Obama Administration May Have Used CO-OP Grants to Reward Political Allies
A prominent House Committee Chairman is questioning whether the White House has used President Obama’s health care law to direct hundreds of millions of dollars in support to political allies ineligible to receive it.
In February, the Department of Health and Human Services (HHS) awarded nearly $640 million in low-interest loans primarily to seven labor unions and community organizers located in eight states. The loans will be used to fund health insurance plans under the Accountable Care Act (ACA), President Obama’s sweeping health care reform.
The Freelancers Union, which hauled in about $340 million of the funds, appears to be ineligible under the Affordable Care Act (ACA), says Rep. Dave Camp (R-MI), chairman of the House Committee on Ways and Means.
According to Camp’s office, the Freelancers Union offers health insurance to union members and their dependents in the state of New York through Freelancers Insurance Company, which it owns. But according to Section 1322(c)(2)(A) of Obama’s law, organizations are ineligible to receive the loans awarded by the administration if “the organization or a related entity (or a predecessor of either) was a health insurance issuer on July 16, 2009.”
The law also forbids any organization from receiving this type of funding if it was “sponsored by a state or local government,” and it requires that loan recipients be not-for profit entities. According to Camp’s office, the Freelancers Insurance Company fails on both counts.
CO-OPs or Kickbacks?
The loans Camp criticized were granted to Consumer Operated and Oriented Plans (CO-OPs) authorized by Obama’s law, and are scheduled to begin operating in 2014. The CO-OPs participate in Obama’s health insurance exchanges, a government-controlled marketplace where individuals and small businesses can shop for health insurance coverage.
According to Dr. Roger Stark, a physician and health care policy analyst at the Washington Policy Center, the CO-OPs were a substitute for the public option. The poster-child model is Group Health Cooperative, based in Seattle, which is essentially an insurance company that employs its doctors and functions like an HMO.
“If Camp's facts are correct—and I have no reason to doubt them—then clearly the administration is playing political favorites in handing out the loans, and may be totally illegal in doing so,” said Stark.
Linda Gorman, director of the Health Care Policy Center at the Independence Institute, says Obama’s law is full of kickbacks for favored groups.
“Increasing taxes to give billions of dollars to labor unions and other favored nonprofits for creating new forms of health insurance that will be better than that provided by private insurers will be as successful as increasing taxes to give billions to so-called green energy firms for creating new forms of energy that will replace the private companies that provide fossil fuels,” Gorman said.
Difficult Road for CO-OPs
In addition to the claims of illegality by Camp and others, the new community health care plans will still face difficulties entering the market against larger, more established health insurers, according to Dr. Doug Perednia, author of Overhauling America’s Healthcare Machine.
"Naive is perhaps the most charitable way to describe it,” said Perednia.
Perednia says CO-OPs haven't been any more successful at holding the line on premiums and insurance costs than conventional insurers.
“As just one example, Group Health Cooperative of Eau Claire, Wisconsin recently decided to drop coverage for thousands of patients after it was refused a rate increase of 13 percent.

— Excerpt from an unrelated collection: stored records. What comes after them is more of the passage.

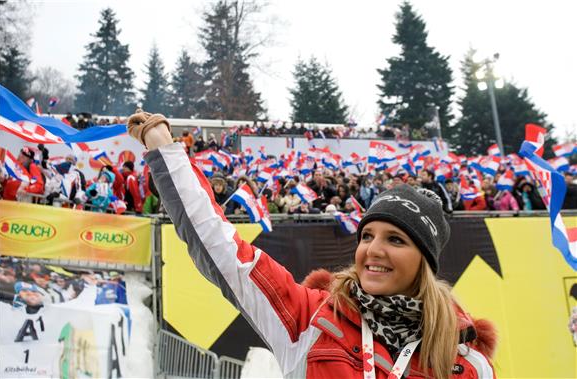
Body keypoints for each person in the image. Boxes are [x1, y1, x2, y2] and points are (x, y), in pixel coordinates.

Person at [126, 110, 496, 379]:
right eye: (367, 236)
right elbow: (222, 248)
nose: (373, 250)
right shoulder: (311, 318)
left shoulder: (466, 363)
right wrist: (166, 152)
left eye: (395, 239)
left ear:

The only model that has produced statistically lower costs is high-deductible insurance combined with a savings option such as a health savings account,” said Perednia. “Coincidentally, this is the only type of health plan the Obama administration is specifically attempting to eliminate, through their implementation of the rules surrounding medical loss ratios.”
Perednia says the idea CO-OPs will be able to save significant amounts of money is just speculation.
“If the Medicare ACO demonstration project proved anything, it was that most of the organizations involved were unable to reduce healthcare expenditures, even when given substantial financial and political incentives to do so,” said Perednia.
So why would hospitals, labor unions, and others be jumping at the chance to launch a CO-OP?
“It's an opportunity to play with other people's money. Those $15 million in start-up and $100 million in reserve costs may not save any health care dollars, but they will certainly generate administrative salaries and short-term revenue for a wide variety of organizations all across the country,” Perednia explains. “If you're the president of a nonprofit or labor union looking for additional sources of revenue, this one's as good as any.”
Devon Herrick, a senior fellow at the National Center for Policy Analysis, says these loans are unlikely to have a significant impact.
“It appears the administration is playing favorites with unions. However, it’s doubtful that the unions and community groups will be more successful than health insurers at covering their members,” said Herrick. “Insurers have extensive experience underwriting health plans. The federal loans will likely enrich unions and the executives who administer the plans, but the coverage is unlikely to be any more efficient than commercial insurers.”
Perednia says the test of success is when these organizations, not the taxpayers, put their own money behind the idea.
“The real test of the promise, savings potential, and long-term viability of the CO-OP model would be if organizations like hospitals, public health activists, and Freelancers Union decided to put up their own money to launch these efforts, or even if they were required to share in any losses. Until that happens, there's no reason to believe that they have a better idea,” said Perednia.